*Dataset entries*.
__________

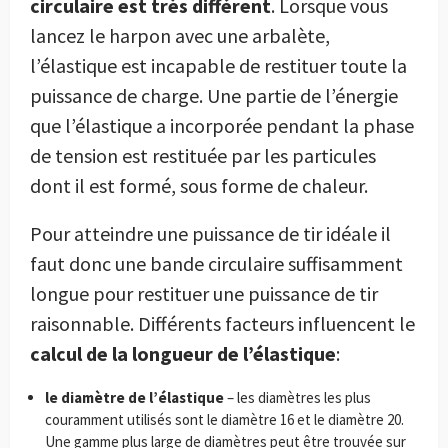
circulaire est très différent
. Lorsque vous
lancez le harpon avec une arbalète,
l’élastique est incapable de restituer toute la
puissance de charge. Une partie de l’énergie
que l’élastique a incorporée pendant la phase
de tension est restituée par les particules
dont il est formé, sous forme de chaleur.
Pour atteindre une puissance de tir idéale il
faut donc une bande circulaire suffisamment
longue pour restituer une puissance de tir
raisonnable. Différents facteurs influencent le
calcul de la longueur de l’élastique
:
le diamètre de l’élastique
– les diamètres les plus
couramment utilisés sont le diamètre 16 et le diamètre 20.
Une gamme plus large de diamètres peut être trouvée sur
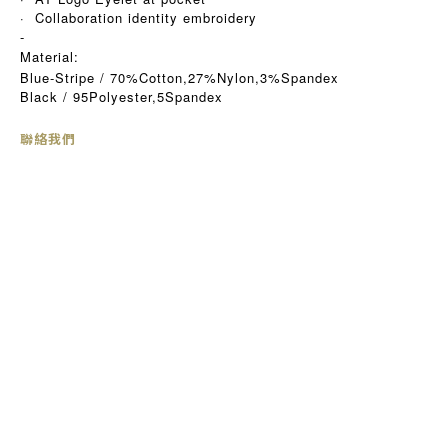
· Collaboration identity embroidery
-
Material:
Blue-Stripe / 70%Cotton,27%Nylon,3%Spandex
Black / 95Polyester,5Spandex
聯絡我們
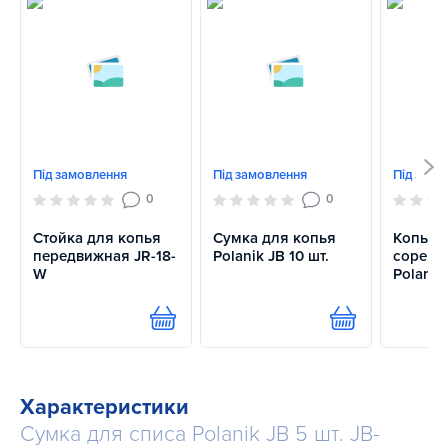
Під замовлення
Під замовлення
Під замо
0
0
Стойка для копья
Сумка для копья
Копье
передвижная JR-18-
Polanik JB 10 шт.
соревн
W
Polanik 
Купити
Купити
Характеристики
Сумка для списа Polanik JB 5 шт. JB-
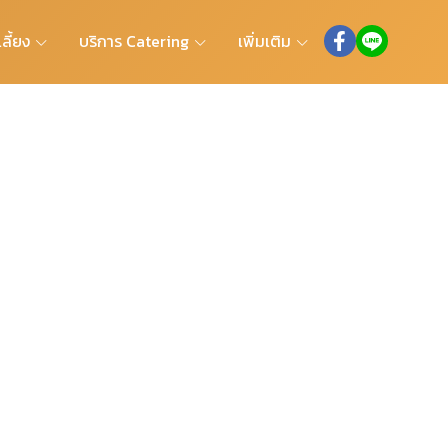
ลี้ยง
บริการ Catering
เพิ่มเติม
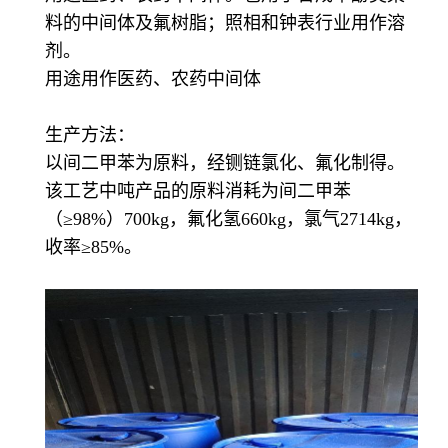
料的中间体及氟树脂；照相和钟表行业用作溶
剂。
用途用作医药、农药中间体
生产方法：
以间二甲苯为原料，经铡链氯化、氟化制得。
该工艺中吨产品的原料消耗为间二甲苯
（≥98%）700kg，氟化氢660kg，氯气2714kg，
收率≥85%。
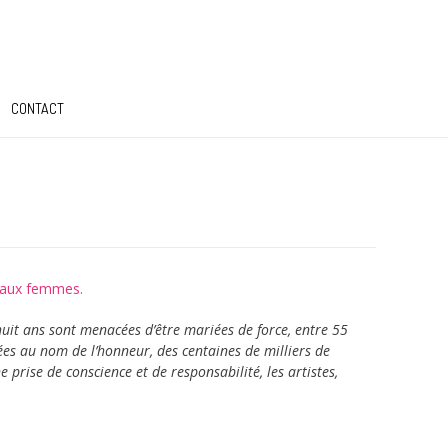
CONTACT
s aux femmes.
huit ans sont menacées d’être mariées de force, entre 55
es au nom de l’honneur, des centaines de milliers de
 prise de conscience et de responsabilité, les artistes,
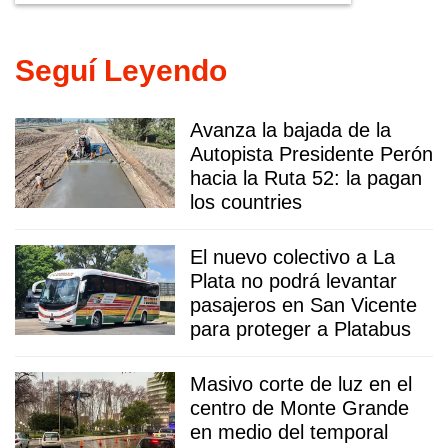
Seguí Leyendo
Avanza la bajada de la
Autopista Presidente Perón
hacia la Ruta 52: la pagan
los countries
El nuevo colectivo a La
Plata no podrá levantar
pasajeros en San Vicente
para proteger a Platabus
Masivo corte de luz en el
centro de Monte Grande
en medio del temporal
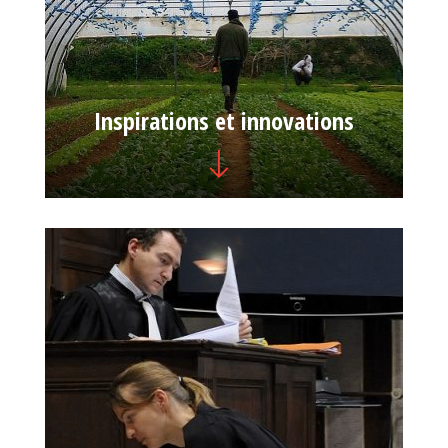
Inspirations et innovations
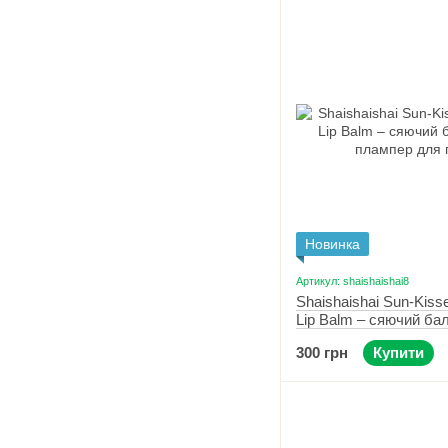
Новинка
Артикул: shaishaishai8
Shaishaishai Sun-Kiss
Lip Balm – сяючий ба
плампер для губ 05 Be
300 грн
Купити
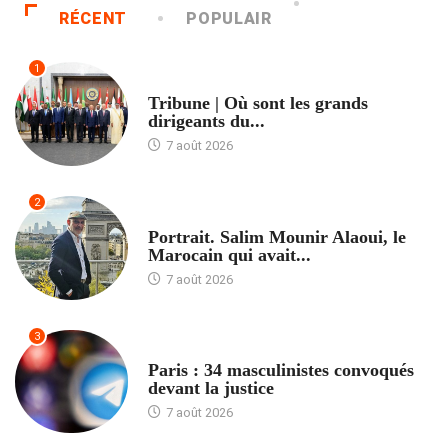
RÉCENT
POPULAIR
1
ACCUEIL
Tribune | Où sont les grands
dirigeants du...
7 août 2026
2
ACCUEIL
Portrait. Salim Mounir Alaoui, le
Marocain qui avait...
7 août 2026
3
ACCUEIL
Paris : 34 masculinistes convoqués
devant la justice
7 août 2026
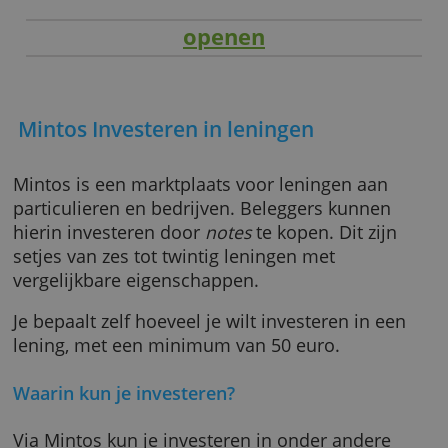
openen
Mintos Investeren in leningen
Mintos is een marktplaats voor leningen aan
particulieren en bedrijven. Beleggers kunnen
hierin investeren door
notes
te kopen. Dit zij
setjes van zes tot twintig leningen met
vergelijkbare eigenschappen.
Je bepaalt zelf hoeveel je wilt investeren in e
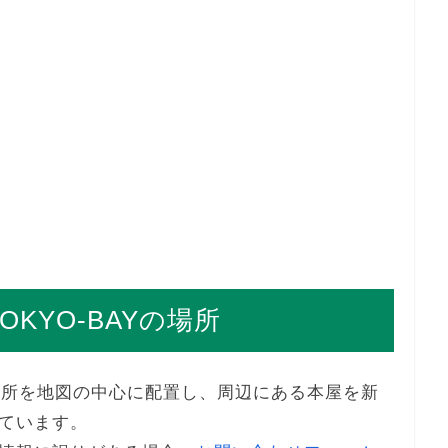
KYO-BAYの場所
Yの場所を地図の中心に配置し、周辺にある本屋を新
ています。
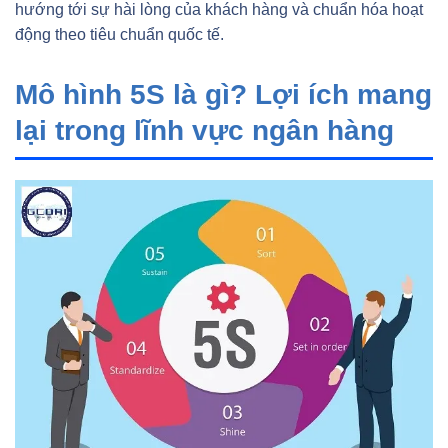
hướng tới sự hài lòng của khách hàng và chuẩn hóa hoạt
động theo tiêu chuẩn quốc tế.
Mô hình 5S là gì? Lợi ích mang
lại trong lĩnh vực ngân hàng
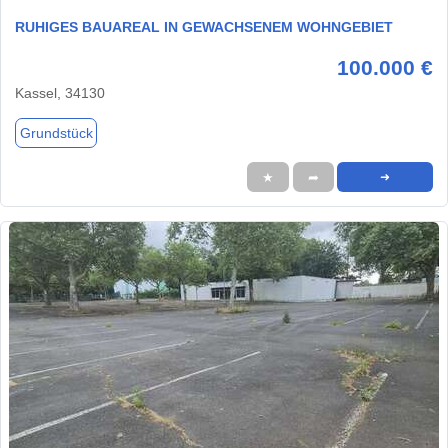
RUHIGES BAUAREAL IN GEWACHSENEM WOHNGEBIET
100.000 €
Kassel, 34130
Grundstück
★
➦
➜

__________

*ABOUT THIS EXERCISE*.
Could you turn the lines of the entries between the line holding "料的中间体及氟树脂；照相和钟表行业用作溶" and the line holding "Inspirations et innovations", inclusive, into a numbered list, skipping any blank lines and leaving out the picture markers?

*OUTPUT OF THE TASK*.
1. 料的中间体及氟树脂；照相和钟表行业用作溶
2. 剂。
3. 用途用作医药、农药中间体
4. 生产方法：
5. 以间二甲苯为原料，经铡链氯化、氟化制得。
6. 该工艺中吨产品的原料消耗为间二甲苯
7. （≥98%）700kg，氟化氢660kg，氯气2714kg，
8. 收率≥85%。
9. CONTACT
10. s aux femmes.
11. huit ans sont menacées d’être mariées de force, entre 55
12. es au nom de l’honneur, des centaines de milliers de
13.  prise de conscience et de responsabilité, les artistes,
14. Seguí Leyendo
15. Avanza la bajada de la
16. Autopista Presidente Perón
17. hacia la Ruta 52: la pagan
18. los countries
19. El nuevo colectivo a La
20. Plata no podrá levantar
21. pasajeros en San Vicente
22. para proteger a Platabus
23. Masivo corte de luz en el
24. centro de Monte Grande
25. en medio del temporal
26. Inspirations et innovations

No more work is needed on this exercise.